Figures supplied to the Times of Malta by the University of Malta show that 27 students are reading for a bachelor’s degree in mental health nursing. Six more are reading for a master’s in mental health nursing and six for a general nursing master’s with a specific focus on mental health.

Only a handful of students will graduate and enter the workforce every year, figures show. In 2017, there were 10 students who graduated as mental health nurses, and in the previous year, only three completed the three-year university course.

Dr Cachia said the number of mental health student nurses needed to increase, pointing out the stigma surrounding the issue could be behind the low figures.

It was common practice for general nurses to work in the mental health sector when they did not have the specific training required of those working with psychiatric patients, he added.

Read: Real issues at Mount Carmel Hospital need to be addressed

No effort should be spared with regard to ensuring patients’ welfare, Dr Cachia cautioned, especially when it came to training those who cared for them.

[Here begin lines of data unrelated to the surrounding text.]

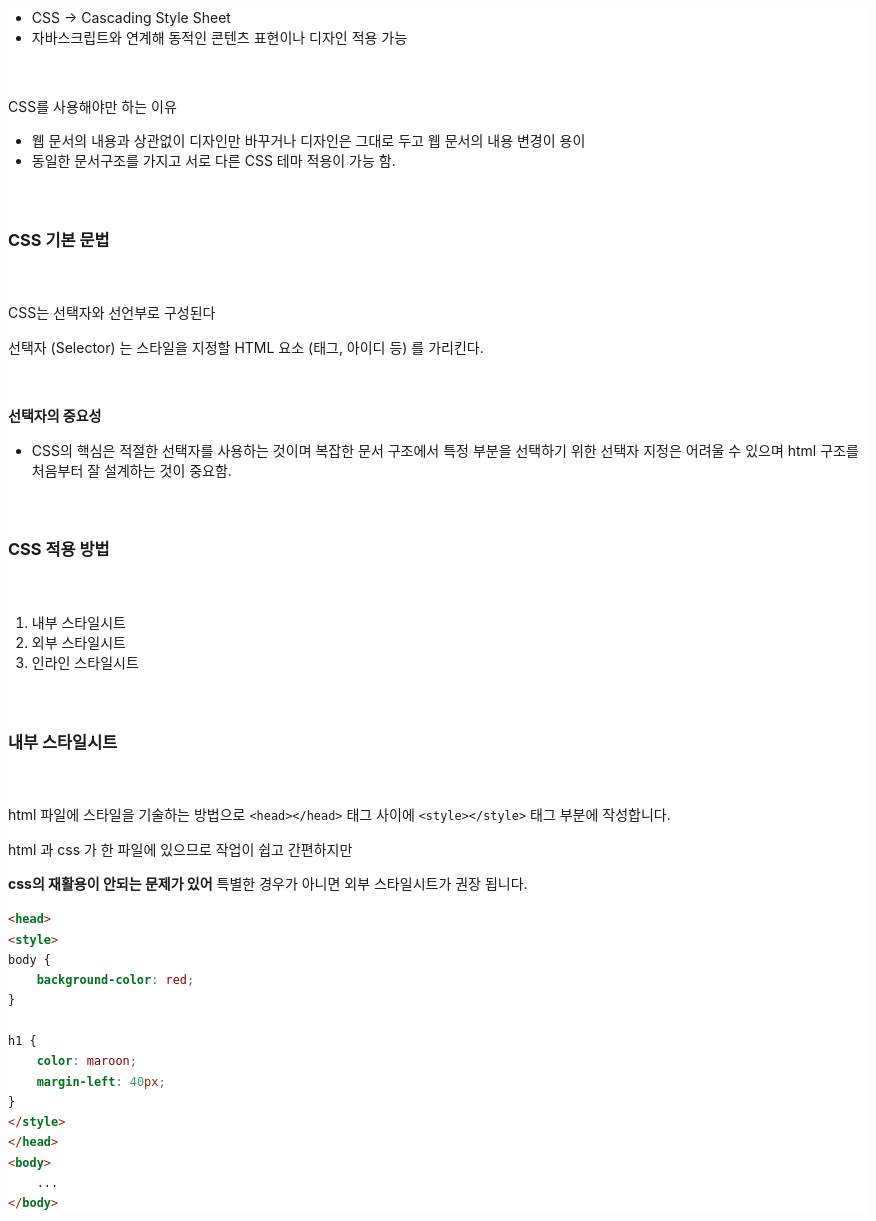 - CSS &rarr; Cascading Style Sheet
- 자바스크립트와 연계해 동적인 콘텐츠 표현이나 디자인 적용 가능

<br>

CSS를 사용해야만 하는 이유

- 웹 문서의 내용과 상관없이 디자인만 바꾸거나 디자인은 그대로 두고 웹 문서의 내용 변경이 용이
- 동일한 문서구조를 가지고 서로 다른 CSS 테마 적용이 가능 함.

<br>

### CSS 기본 문법

<br>

CSS는 선택자와 선언부로 구성된다

선택자 (Selector) 는 스타일을 지정할 HTML 요소 (태그, 아이디 등) 를 가리킨다.

<br>

**선택자의 중요성**

- CSS의 핵심은 적절한 선택자를 사용하는 것이며 복잡한 문서 구조에서 특정 부분을 선택하기 위한 선택자 지정은 어려울 수 있으며 html 구조를 처음부터 잘 설계하는 것이 중요함.

<br>

### CSS 적용 방법

<br>

1. 내부 스타일시트
2. 외부 스타일시트
3. 인라인 스타일시트

<br>

### 내부 스타일시트

<br>

html 파일에 스타일을 기술하는 방법으로 `<head></head>` 태그 사이에 `<style></style>` 태그 부분에 작성합니다. 

html 과 css 가 한 파일에 있으므로 작업이 쉽고 간편하지만 

**css의 재활용이 안되는 문제가 있어** 특별한 경우가 아니면 외부 스타일시트가 권장 됩니다.

```html
<head>
<style>
body {
    background-color: red;
}

h1 {
    color: maroon;
    margin-left: 40px;
} 
</style>
</head>
<body>
    ...
</body>
```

A university spokeswoman said that various outreach activities had been held to increase awareness about the undergraduate and post-graduate programmes relating to mental health nursing.

When asked whether the university deemed the number of students focusing on mental health to be sufficient to address staff shortages, the spokeswoman referred the Times of Malta to the health authorities.

However, the questions sent to the Health Ministry on the matter and what was being done to address the nursing shortages had not been not answered by the time of writing.

Nurses complained earlier this month that the situation at Mount Carmel Hospital had hit “rock bottom”, with sentiments of shock and deep concern expressed by NGOs and patients’ relatives when a teenager was found dead after escaping from the hospital. The victim was supposed to have been under constant watch when he escaped.

At the time of the teen’s death, a spokesman for the Malta Union of Midwives and Nurses said that severe staff shortages impeded nurses from giving patients the care they required.